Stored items
____________

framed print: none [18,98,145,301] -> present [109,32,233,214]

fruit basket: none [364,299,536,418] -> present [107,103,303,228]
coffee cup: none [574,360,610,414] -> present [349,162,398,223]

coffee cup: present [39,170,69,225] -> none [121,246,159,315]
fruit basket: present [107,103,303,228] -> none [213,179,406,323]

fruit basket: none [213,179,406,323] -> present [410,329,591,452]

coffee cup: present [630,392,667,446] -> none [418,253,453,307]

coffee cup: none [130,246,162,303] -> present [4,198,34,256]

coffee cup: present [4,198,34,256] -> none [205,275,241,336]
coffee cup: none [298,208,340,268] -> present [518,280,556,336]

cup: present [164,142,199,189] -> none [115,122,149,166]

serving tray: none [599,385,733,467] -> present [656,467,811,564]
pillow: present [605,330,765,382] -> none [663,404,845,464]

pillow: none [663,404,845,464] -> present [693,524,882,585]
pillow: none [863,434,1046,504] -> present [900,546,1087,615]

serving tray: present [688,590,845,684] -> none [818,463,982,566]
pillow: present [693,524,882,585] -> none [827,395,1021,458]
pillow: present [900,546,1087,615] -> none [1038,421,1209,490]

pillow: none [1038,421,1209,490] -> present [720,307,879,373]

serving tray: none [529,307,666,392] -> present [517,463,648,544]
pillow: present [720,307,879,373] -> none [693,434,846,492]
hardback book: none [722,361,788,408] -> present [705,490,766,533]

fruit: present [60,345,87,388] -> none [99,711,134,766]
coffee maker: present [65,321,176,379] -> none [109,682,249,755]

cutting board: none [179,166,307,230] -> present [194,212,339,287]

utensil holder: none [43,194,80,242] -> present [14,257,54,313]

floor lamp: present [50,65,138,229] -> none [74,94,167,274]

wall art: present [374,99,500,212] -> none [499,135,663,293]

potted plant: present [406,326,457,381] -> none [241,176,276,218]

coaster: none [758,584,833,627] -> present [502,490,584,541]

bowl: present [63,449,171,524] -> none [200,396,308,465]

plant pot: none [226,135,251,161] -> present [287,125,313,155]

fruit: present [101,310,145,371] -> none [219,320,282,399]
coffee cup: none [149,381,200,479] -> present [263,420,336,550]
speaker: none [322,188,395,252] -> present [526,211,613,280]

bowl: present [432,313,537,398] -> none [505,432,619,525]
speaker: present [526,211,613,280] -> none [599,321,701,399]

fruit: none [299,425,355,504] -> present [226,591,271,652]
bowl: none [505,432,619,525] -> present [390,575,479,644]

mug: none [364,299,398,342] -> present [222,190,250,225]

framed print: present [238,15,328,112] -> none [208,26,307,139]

____________

Assignment: Copy the stretch of the records above that runs from the line with "pillow: present [900,546,1087,615]" through the line with "fruit: none [299,425,355,504]". Both end lines belong in the copy, and nothing else does.

Task result:
pillow: present [900,546,1087,615] -> none [1038,421,1209,490]

pillow: none [1038,421,1209,490] -> present [720,307,879,373]

serving tray: none [529,307,666,392] -> present [517,463,648,544]
pillow: present [720,307,879,373] -> none [693,434,846,492]
hardback book: none [722,361,788,408] -> present [705,490,766,533]

fruit: present [60,345,87,388] -> none [99,711,134,766]
coffee maker: present [65,321,176,379] -> none [109,682,249,755]

cutting board: none [179,166,307,230] -> present [194,212,339,287]

utensil holder: none [43,194,80,242] -> present [14,257,54,313]

floor lamp: present [50,65,138,229] -> none [74,94,167,274]

wall art: present [374,99,500,212] -> none [499,135,663,293]

potted plant: present [406,326,457,381] -> none [241,176,276,218]

coaster: none [758,584,833,627] -> present [502,490,584,541]

bowl: present [63,449,171,524] -> none [200,396,308,465]

plant pot: none [226,135,251,161] -> present [287,125,313,155]

fruit: present [101,310,145,371] -> none [219,320,282,399]
coffee cup: none [149,381,200,479] -> present [263,420,336,550]
speaker: none [322,188,395,252] -> present [526,211,613,280]

bowl: present [432,313,537,398] -> none [505,432,619,525]
speaker: present [526,211,613,280] -> none [599,321,701,399]

fruit: none [299,425,355,504] -> present [226,591,271,652]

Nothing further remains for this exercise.